[PATCH 0/6] power_of_2 emulation support for NVMe ZNS devices

Mon Mar 14 07:16:36 PDT 2022

> >> Agreed. Supporting non-power of two sizes in the block layer is
> >> fairly easy as shown by some of the patches seens in this series.
> >> Supporting them properly in the whole ecosystem is not trivial and
> >> will create a long-term burden.  We could do that, but we'd rather
> >> have a really good reason for it, and right now I don't see that.
> 
> I think that Bo's use-case is an example of a major upstream Linux host that is
> struggling with unmmapped LBAs. Can we focus on this use-case and the parts
> that we are missing to support Bytedance?

Any application that uses zoned storage devices would have to manage unmapped LBAs due to the potential of zones being/becoming offline (no reads/writes allowed). Eliminating the difference between zone cap and zone size will not remove this requirement, and holes will continue to exist. Furthermore, writing to LBAs across zones is not allowed by the specification and must also be managed.

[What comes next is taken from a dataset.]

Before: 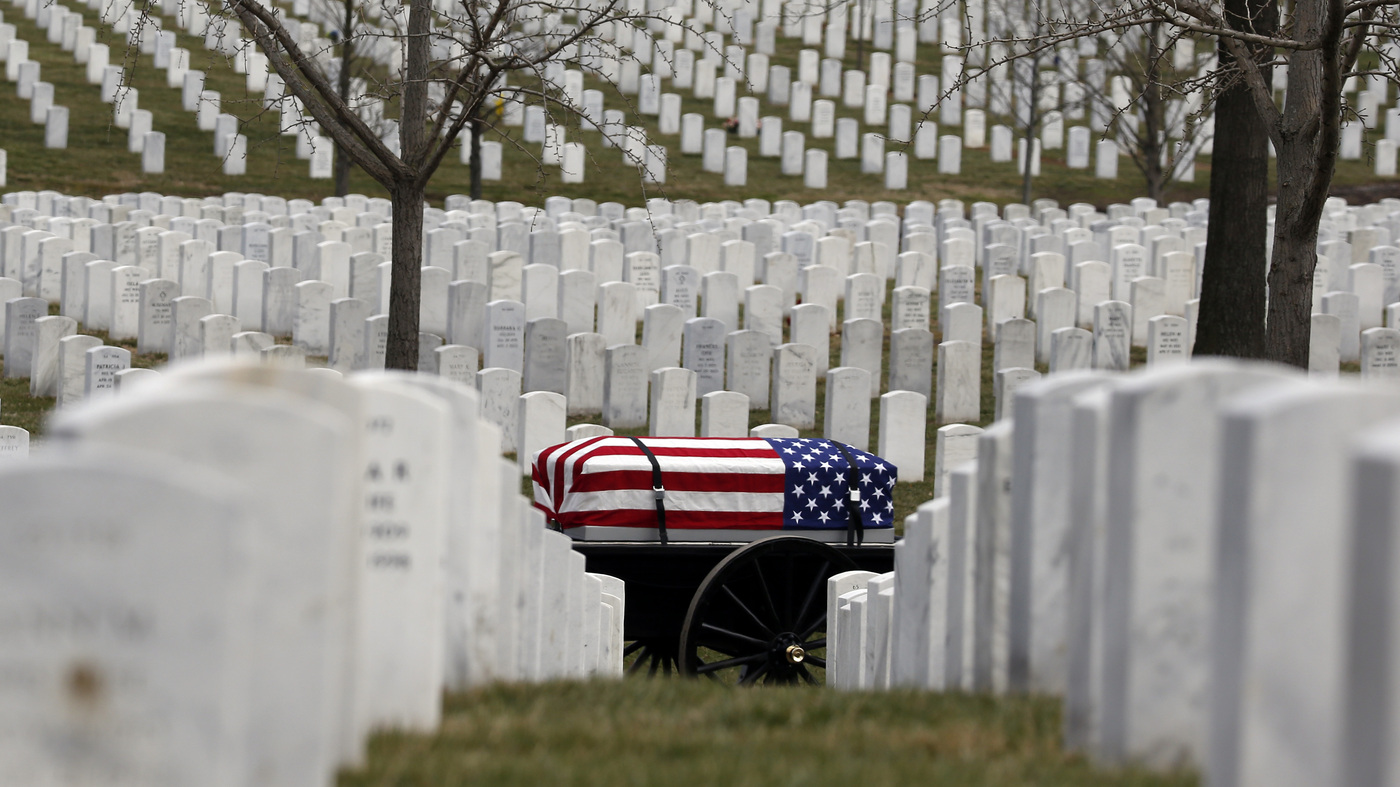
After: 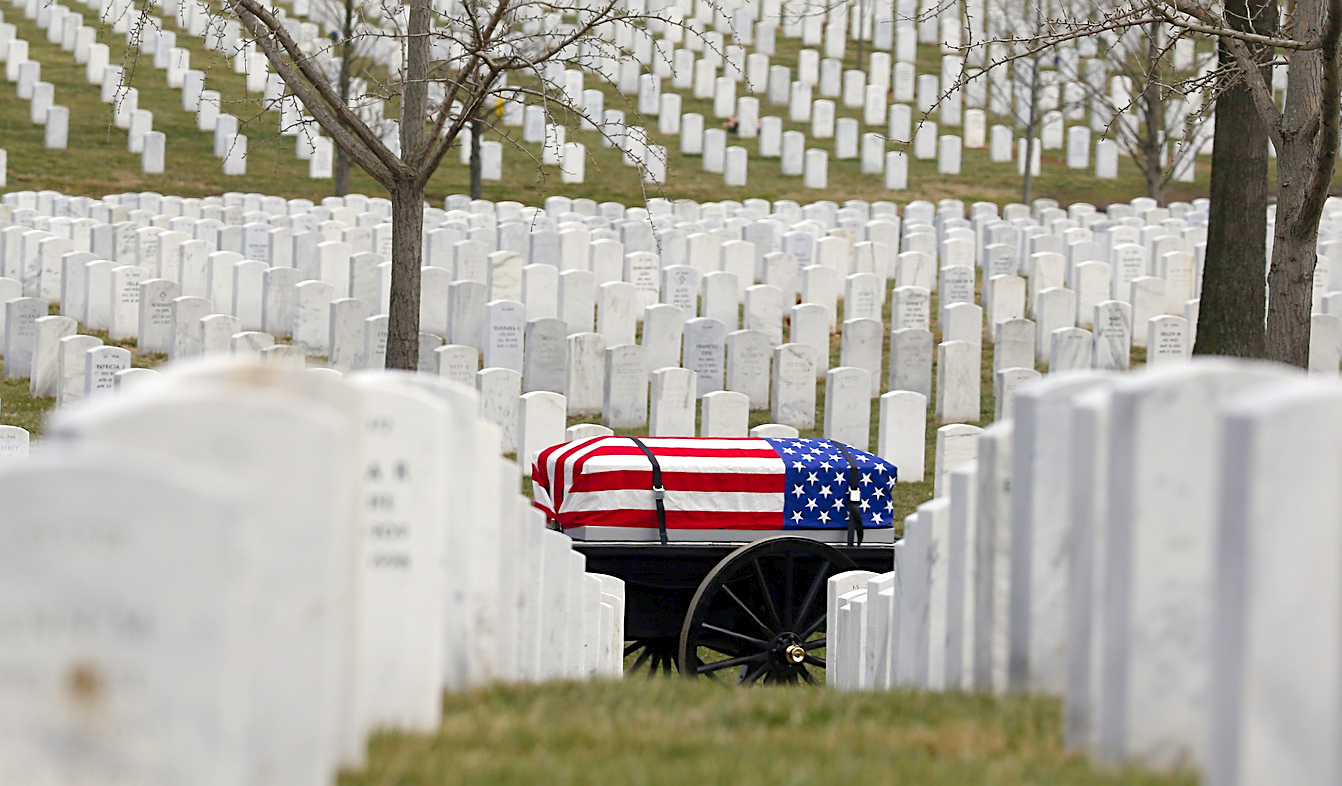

Given the above, applications have to be conscious of zones in general and work within their boundaries. I don't understand how applications can work without having per-zone knowledge. An application would have to know about zones and their writeable capacity. To decide where and how data is written, an application must manage writing across zones, specific offline zones, and (currently) its writeable capacity. I.e., knowledge about zones and holes is required for writing to zoned devices and isn't eliminated by removing the PO2 zone size requirement.

For years, the PO2 requirement has been known in the Linux community and by the ZNS SSD vendors. Some SSD implementors have chosen not to support PO2 zone sizes, which is a perfectly valid decision. But its implementors knowingly did that while knowing that the Linux kernel didn't support it. 

I want to turn the argument around to see it from the kernel developer's point of view. They have communicated the PO2 requirement clearly, there's good precedence working with PO2 zone sizes, and at last, holes can't be avoided and are part of the overall design of zoned storage devices. So why should the kernel developer's take on the long-term maintenance burden of NPO2 zone sizes?